Rolle sought help from Florida State defensive coordinator Micky Andrews who was able to offer some guidance.
“Andrews talked about the Bible,” wrote ESPN’s Wright Thompson, “and he told Rolle that he had an uncontrollable love, and that God wanted him to see this woman and feel her pain and be inspired to do something. God, his coach told him, wants you to help her. … [Rolle] didn’t need to know someone to love them, to want to serve them. Feeling the link between two souls who walked different lives, and had different backgrounds, changed him.”
Rolle has since become very religious and frequently mentions biblical phrases on his Instagram posts.
The 33-year-old later noted that it was challenging to choose one path over the other, a football player or a doctor. Rolle recounted a story that involved him assisting in a surgery to remove a brain tumor from a child in 2017.
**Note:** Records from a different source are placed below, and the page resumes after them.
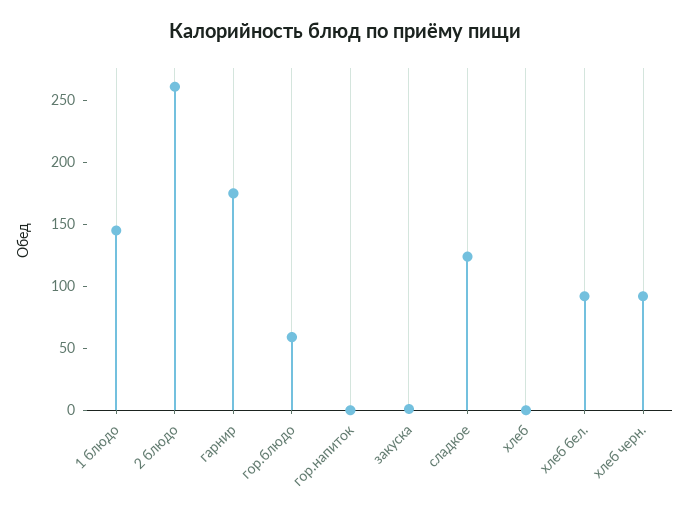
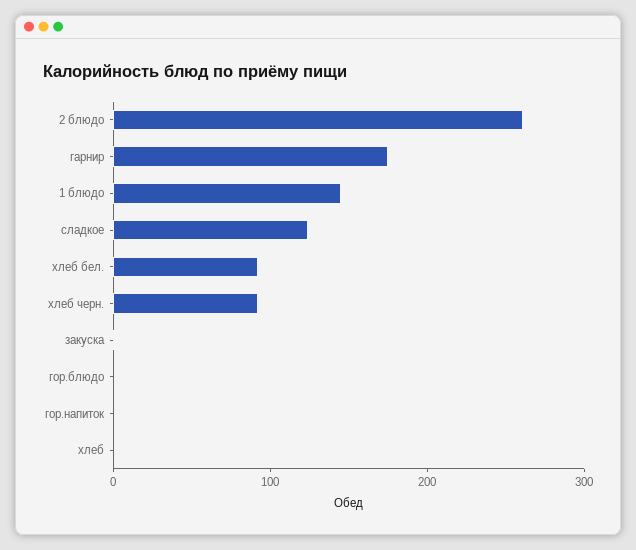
  {
    "1 блюдо": 150,
    "2 блюдо": 260,
    "гарнир": 180,
-   "гор.блюдо": 60,
+   "гор.блюдо": 0,
    "гор.напиток": 0,
    "закуска": 0,
    "сладкое": 120,
    "хлеб": 0,
    "хлеб бел.": 90,
    "хлеб черн.": 90
  }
“I obviously felt adrenaline rushes playing football, and I felt big when I made a big play and the crowd is going wild,” he said. “But there was never anything like that, where the feeling just completely took over my whole body. It was like, this is it. This is the calling.
He later added, “Maybe football happened because I’m big, fast, tall, whatever. Maybe God put that in me because these are my physical attributes, and I had a mind for the game. But I don’t know if everyone finds that thing where just their whole body becomes so charged up.”